Poynter Online’s Mallary Jean Tenore looks at how technology is giving long-form journalism another chance at survival.
“Five guys,” Tenore writes, “…have found ways to use Web tools to renew attention to long-form journalism, increase its shelf life and make it easier for people to consume and share it.”
First, there’s Nate Weiner. He likes to read long-form articles, but couldn’t find a good way to save them for later. He created Read It Later, which allows people to save online stories for offline use. In just three years, the tool has over three million users.
Tenore spoke with Weiner, writing:
“Weiner said he’s talked recently with journalists and publishers about the importance of making it easy for readers to save stories — particularly longer-form ones that take awhile to produce and can get easily lost among other content on a news org’s website.
“The biggest question he gets from publishers is, “Why would we want to allow the reader to read off our site, away from our advertising and other articles?”

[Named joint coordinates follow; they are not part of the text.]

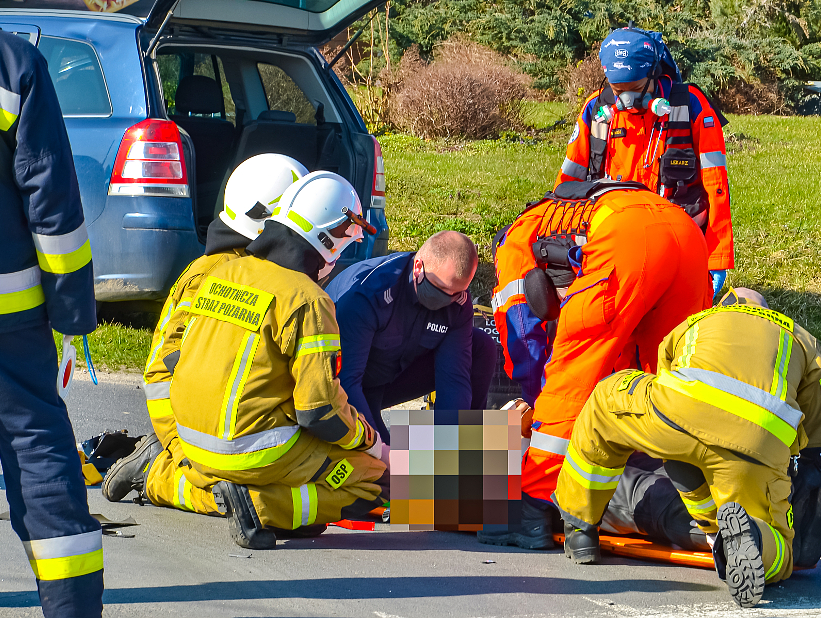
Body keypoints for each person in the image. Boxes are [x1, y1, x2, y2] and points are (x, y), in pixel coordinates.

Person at [551, 289, 821, 608]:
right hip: (754, 447)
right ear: (766, 310)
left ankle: (580, 528)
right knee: (781, 549)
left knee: (605, 401)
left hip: (680, 418)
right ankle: (751, 537)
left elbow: (664, 371)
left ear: (725, 304)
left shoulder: (699, 319)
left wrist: (662, 434)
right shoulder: (801, 338)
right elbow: (818, 419)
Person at [485, 178, 711, 548]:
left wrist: (539, 410)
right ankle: (706, 483)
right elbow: (621, 356)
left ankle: (534, 507)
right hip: (685, 233)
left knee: (572, 370)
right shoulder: (565, 220)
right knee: (674, 377)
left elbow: (524, 341)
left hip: (627, 238)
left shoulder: (513, 246)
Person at [166, 171, 386, 549]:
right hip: (248, 448)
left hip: (190, 440)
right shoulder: (309, 299)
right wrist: (370, 440)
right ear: (328, 237)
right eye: (344, 241)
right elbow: (320, 412)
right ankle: (260, 504)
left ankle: (208, 488)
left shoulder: (225, 271)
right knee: (371, 480)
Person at [0, 0, 104, 614]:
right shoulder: (14, 65)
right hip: (10, 317)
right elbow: (54, 211)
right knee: (38, 451)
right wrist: (72, 314)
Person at [102, 154, 308, 514]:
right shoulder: (217, 271)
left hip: (217, 403)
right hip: (183, 404)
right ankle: (157, 470)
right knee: (234, 496)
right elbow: (172, 360)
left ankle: (429, 495)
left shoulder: (252, 266)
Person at [559, 27, 734, 297]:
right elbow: (569, 179)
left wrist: (717, 258)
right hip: (614, 235)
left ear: (653, 73)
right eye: (619, 91)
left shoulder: (691, 106)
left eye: (636, 89)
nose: (628, 101)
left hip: (676, 238)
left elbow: (716, 185)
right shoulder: (595, 110)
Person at [325, 231, 495, 442]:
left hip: (394, 376)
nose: (446, 299)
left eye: (456, 293)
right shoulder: (367, 295)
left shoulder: (458, 303)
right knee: (385, 467)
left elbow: (454, 380)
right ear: (418, 267)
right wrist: (379, 448)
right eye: (440, 288)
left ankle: (470, 449)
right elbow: (345, 382)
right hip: (347, 387)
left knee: (482, 347)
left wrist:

“Read It Later is essentially the article’s second chance. It actually improves the likelihood that the article will be seen,” Weiner said via e-mail. “If any article is there, the user put it there. And in order for a user to have put it there, they would have to have visited the publisher’s site.”
In a similar project, Marco Arment (the lead developer behind Tumblr) created Instapaper, which allows users to save web pages so they can read them offline. The service boasts a few hundred thousand users and about three million page views a month.
Instapaper inspired Max Linksy and Aaron Lammer to create Longform.org, which aggregates long-form journalism from as far back as 1899.